An insect hotel is a man-made structure created from natural materials to provide a habitat for insects and other wildlife. Insect hotels come in a variety of shapes and sizes depending on the specific purpose or type of insect being catered for.
Insect hotels provide nesting sites, shelter, food and hibernation sites for insects and other invertebrates.
Human modification of natural areas has reduced the amount of habitat available to insects. Insect hotels provide additional habitats for beneficial insects in our gardens. Having insects such as solitary bees and wasps in our gardens promotes pollination.
How are insect hotels built?
Insect hotels can be built entirely from waste materials such as old bricks, flower pots, roof tiles, pallets and paving stones. Natural materials such as logs, bark, leaves, pine needles and cones, reeds, grasses, bamboo and moss can be placed into the structure to provide niches for different types of insects.
Drilled holes in logs and hollow bamboo or reeds are especially important for providing nesting sites for solitary wasps and bees, which are essential pollinators in natural systems and gardens. Indigenous species with nectar-producing flowers can attract these pollinators to your insect hotel site.
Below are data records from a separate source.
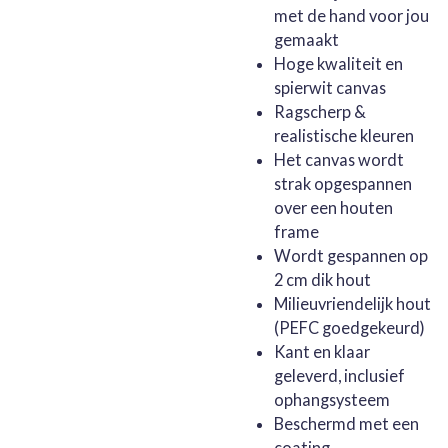
met de hand voor jou
gemaakt
Hoge kwaliteit en
spierwit canvas
Ragscherp &
realistische kleuren
Het canvas wordt
strak opgespannen
over een houten
frame
Wordt gespannen op
2 cm dik hout
Milieuvriendelijk hout
(PEFC goedgekeurd)
Kant en klaar
geleverd, inclusief
ophangsysteem
Beschermd met een
coating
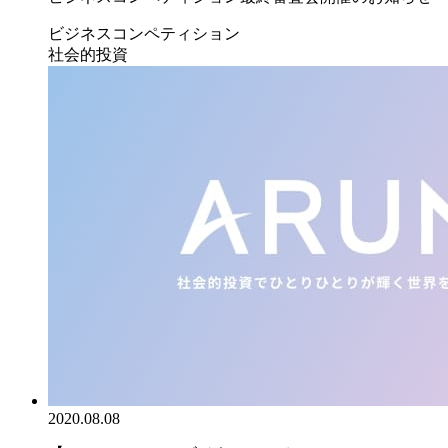
ビジネスコンペティション
社会的投資
2020.08.08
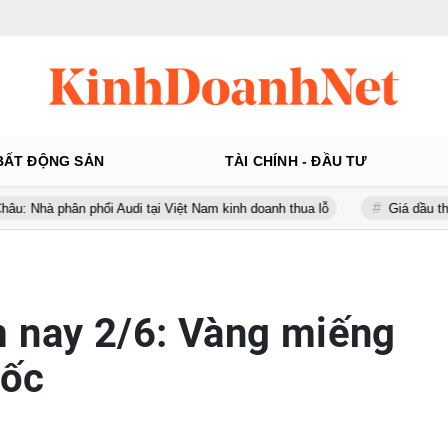
BẤT ĐỘNG SẢN
TÀI CHÍNH - ĐẦU TƯ
phối Audi tại Việt Nam kinh doanh thua lỗ
Giá dầu thế giới tăng t
 nay 2/6: Vàng miếng
dốc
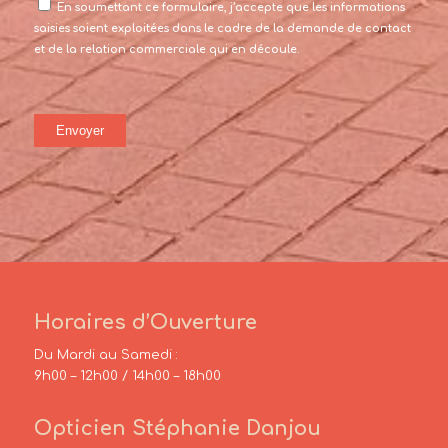
En soumettant ce formulaire, j’accepte que les informations
saisies soient exploitées dans le cadre de la demande de contact
et de la relation commerciale qui en découle.
Horaires d’Ouverture
Du Mardi au Samedi :
9h00 – 12h00 / 14h00 – 18h00
Opticien Stéphanie Danjou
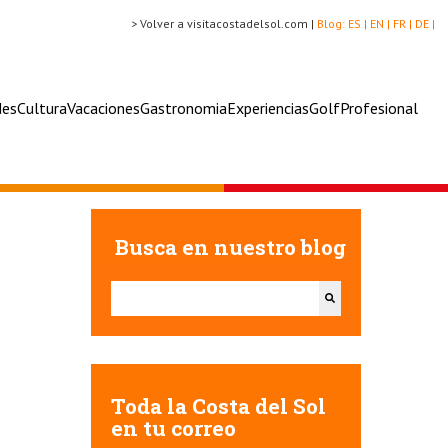
> Volver a visitacostadelsol.com |
Blog:
ES |
EN |
FR |
DE |
des
Cultura
Vacaciones
Gastronomia
Experiencias
Golf
Profesional
Busca en nuestro blog
Esto es un campo de búsqueda con una función de texto
No hay sugerencias porque el campo de búsqueda e
Toda la Costa del Sol
en tu correo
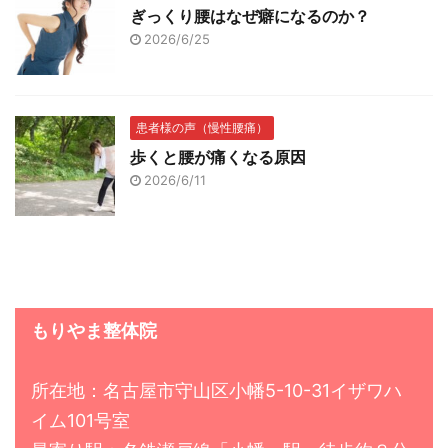
ぎっくり腰はなぜ癖になるのか？
2026/6/25
患者様の声（慢性腰痛）
歩くと腰が痛くなる原因
2026/6/11
もりやま整体院
所在地：名古屋市守山区小幡5-10-31イザワハ
イム101号室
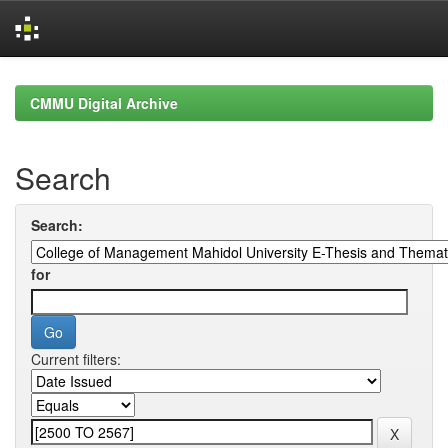
Skip
navigation
CMMU Digital Archive
Search
Search:
for
Current filters:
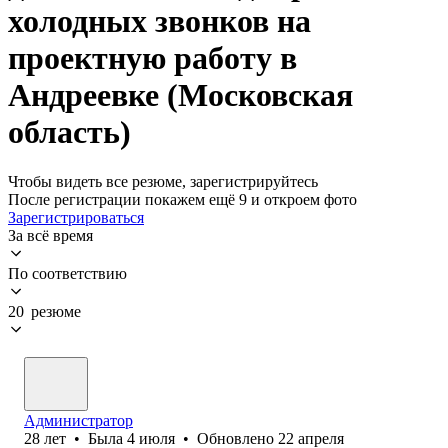
холодных звонков на
проектную работу в
Андреевке (Московская
область)
Чтобы видеть все резюме, зарегистрируйтесь
После регистрации покажем ещё 9 и откроем фото
Зарегистрироваться
За всё время
По соответствию
20 резюме
Администратор
28
лет
•
Была
4 июля
•
Обновлено
22 апреля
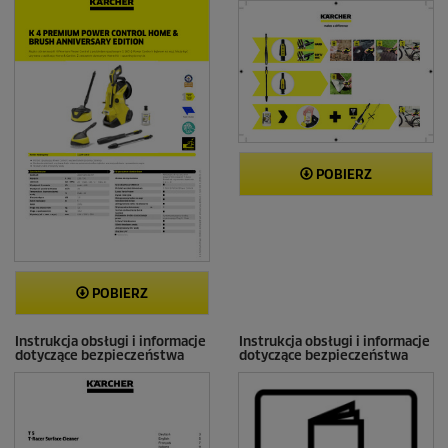
z
j
i
POBIERZ
POBIERZ
Instrukcja obsługi i informacje
Instrukcja obsługi i informacje
dotyczące bezpieczeństwa
dotyczące bezpieczeństwa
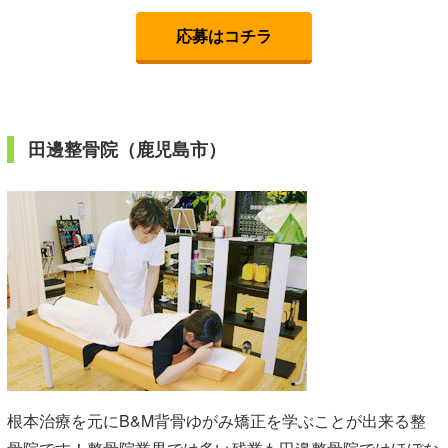
応募はコチラ
田邊整骨院（鹿児島市）
根本治療を元にB&M背骨ゆがみ矯正を学ぶことが出来る整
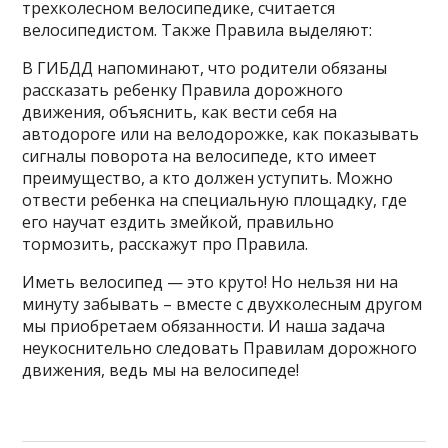
трехколесном велосипедике, считается
велосипедистом. Также Правила выделяют:
В ГИБДД напоминают, что родители обязаны
рассказать ребенку Правила дорожного
движения, объяснить, как вести себя на
автодороге или на велодорожке, как показывать
сигналы поворота на велосипеде, кто имеет
преимущество, а кто должен уступить. Можно
отвести ребенка на специальную площадку, где
его научат ездить змейкой, правильно
тормозить, расскажут про Правила.
Иметь велосипед — это круто! Но нельзя ни на
минуту забывать – вместе с двухколесным другом
мы приобретаем обязанности. И наша задача
неукоснительно следовать Правилам дорожного
движения, ведь мы на велосипеде!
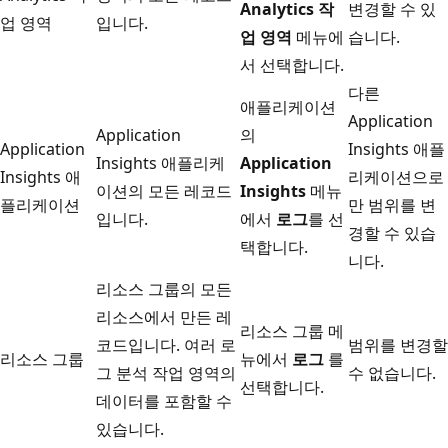
Analytics 작
변경할 수 있
업 영역
입니다.
업 영역
메뉴에
습니다.
서 선택합니다.
다른
애플리케이션
Application
Application
의
Application
Insights 애플
Insights 애플리케
Application
Insights 애
리케이션으로
이션의 모든 레코드
Insights
메뉴
플리케이션
만 범위를 변
입니다.
에서
로그
를 선
경할 수 있습
택합니다.
니다.
리소스 그룹의 모든
리소스에서 만든 레
리소스 그룹 메
코드입니다. 여러 로
범위를 변경할
리소스 그룹
뉴에서
로그
를
그 분석 작업 영역의
수 없습니다.
선택합니다.
데이터를 포함할 수
있습니다.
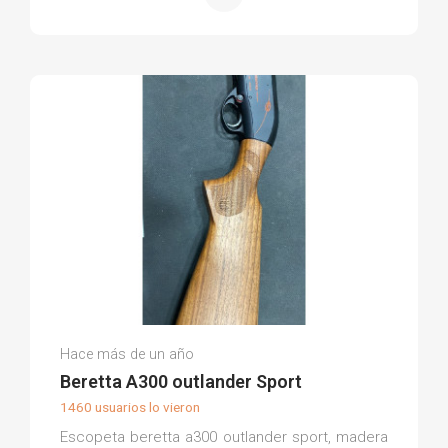
José Miguel T.
Hace más de un año
(0)
Beretta A300 outlander Sport
1460 usuarios lo vieron
Escopeta beretta a300 outlander sport, madera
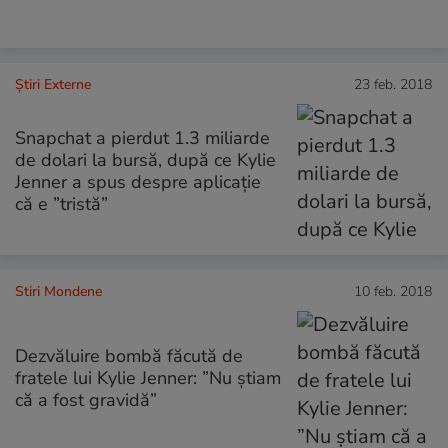
Știri Externe
23 feb. 2018
Snapchat a pierdut 1.3 miliarde
de dolari la bursă, după ce Kylie
Jenner a spus despre aplicație
că e ”tristă”
Stiri Mondene
10 feb. 2018
Dezvăluire bombă făcută de
fratele lui Kylie Jenner: ”Nu știam
că a fost gravidă”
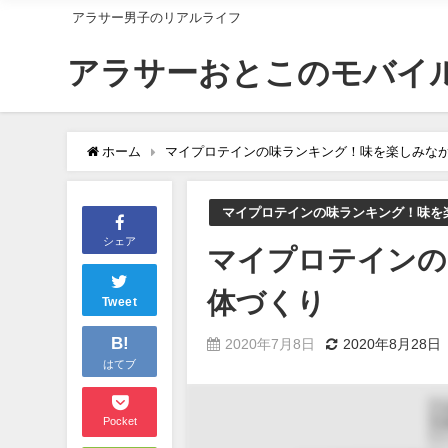
アラサー男子のリアルライフ
アラサーおとこのモバイ
ホーム
マイプロテインの味ランキング！味を楽しみな
マイプロテインの味ランキング！味を
シェア
マイプロテインの
体づくり
Tweet
B!
2020年7月8日
2020年8月28日
はてブ
Pocket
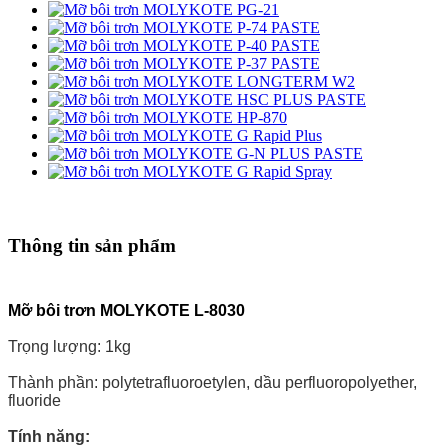
Thông tin sản phẩm
Mỡ bôi trơn MOLYKOTE L-8030
Trọng lượng: 1kg
Thành phần: polytetrafluoroetylen, dầu perfluoropolyether,
fluoride
Tính năng:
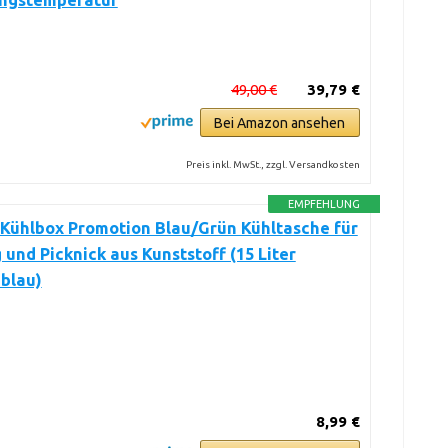
ngstemperatur
49,00 €
39,79 €
Bei Amazon ansehen
Preis inkl. MwSt., zzgl. Versandkosten
EMPFEHLUNG
Kühlbox Promotion Blau/Grün Kühltasche für
und Picknick aus Kunststoff (15 Liter
blau)
8,99 €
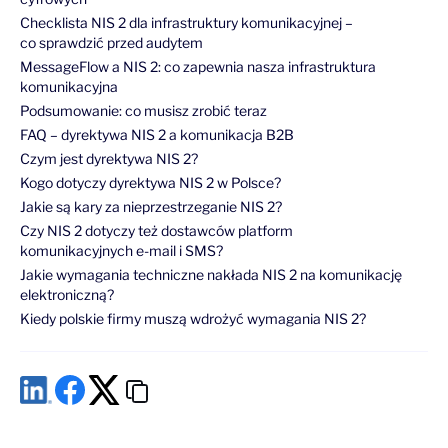
Checklista NIS 2 dla infrastruktury komunikacyjnej –
co sprawdzić przed audytem
MessageFlow a NIS 2: co zapewnia nasza infrastruktura
komunikacyjna
Podsumowanie: co musisz zrobić teraz
FAQ – dyrektywa NIS 2 a komunikacja B2B
Czym jest dyrektywa NIS 2?
Kogo dotyczy dyrektywa NIS 2 w Polsce?
Jakie są kary za nieprzestrzeganie NIS 2?
Czy NIS 2 dotyczy też dostawców platform
komunikacyjnych e-mail i SMS?
Jakie wymagania techniczne nakłada NIS 2 na komunikację
elektroniczną?
Kiedy polskie firmy muszą wdrożyć wymagania NIS 2?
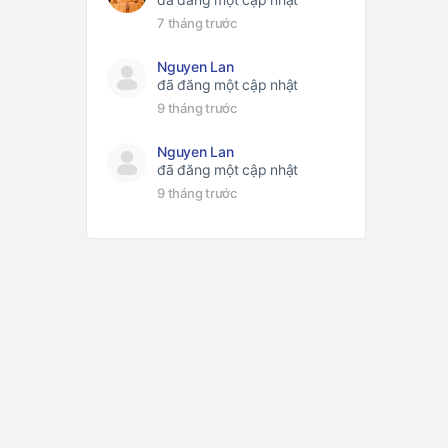
7 tháng trước
Nguyen Lan
đã đăng một cập nhật
9 tháng trước
Nguyen Lan
đã đăng một cập nhật
9 tháng trước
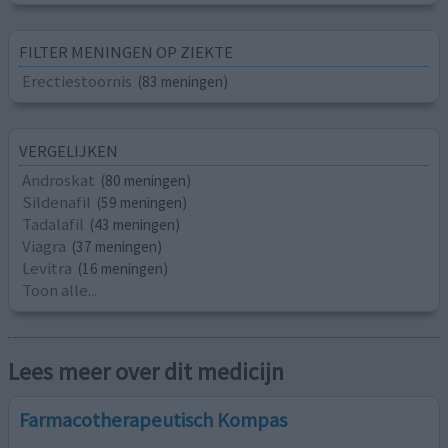
FILTER MENINGEN OP ZIEKTE
Erectiestoornis
(83 meningen)
VERGELIJKEN
Androskat
(80 meningen)
Sildenafil
(59 meningen)
Tadalafil
(43 meningen)
Viagra
(37 meningen)
Levitra
(16 meningen)
Toon alle...
Lees meer over dit medicijn
Farmacotherapeutisch Kompas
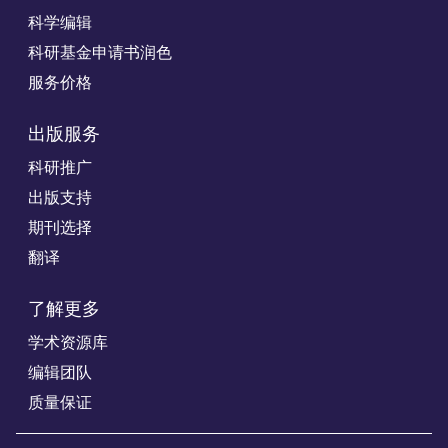
科学编辑
科研基金申请书润色
服务价格
出版服务
科研推广
出版支持
期刊选择
翻译
了解更多
学术资源库
编辑团队
质量保证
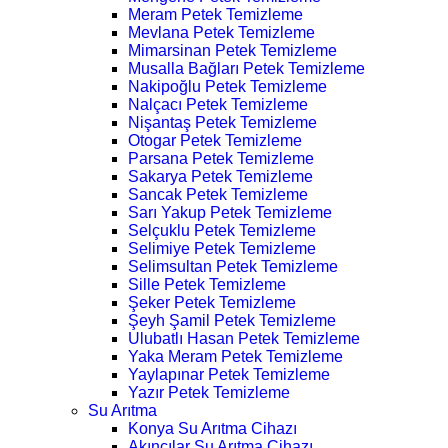
Meram Petek Temizleme
Mevlana Petek Temizleme
Mimarsinan Petek Temizleme
Musalla Bağları Petek Temizleme
Nakipoğlu Petek Temizleme
Nalçacı Petek Temizleme
Nişantaş Petek Temizleme
Otogar Petek Temizleme
Parsana Petek Temizleme
Sakarya Petek Temizleme
Sancak Petek Temizleme
Sarı Yakup Petek Temizleme
Selçuklu Petek Temizleme
Selimiye Petek Temizleme
Selimsultan Petek Temizleme
Sille Petek Temizleme
Şeker Petek Temizleme
Şeyh Şamil Petek Temizleme
Ulubatlı Hasan Petek Temizleme
Yaka Meram Petek Temizleme
Yaylapınar Petek Temizleme
Yazır Petek Temizleme
Su Arıtma
Konya Su Arıtma Cihazı
Akıncılar Su Arıtma Cihazı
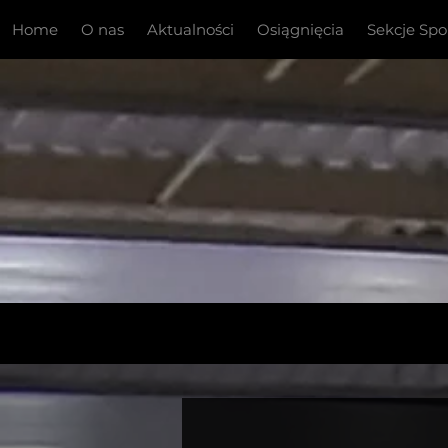
Home
O nas
Aktualności
Osiągnięcia
Sekcje Sp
Role of insects in human life…
Insects play a crucial, yet widely unappreciated role in ecosystems. Insects are involved in pollination, decomposition, pest control and are important food sources for other animals higher up in the food chain. Humans could not exist without insects and it is critical that we do all we can to encourage insect diversity in our gardens, schools and community centres.
If you want to get practical lessons on how to build an Insect Hotel make a booking with the Garden on +27 (0)33 344 3585
Where can visitors see one in the Garden?
Our insect hotel is situated in the succulent garden next to the kid’s play area, opposite the restaurant, just behind Plane Tree Avenue, which acts as a backdrop.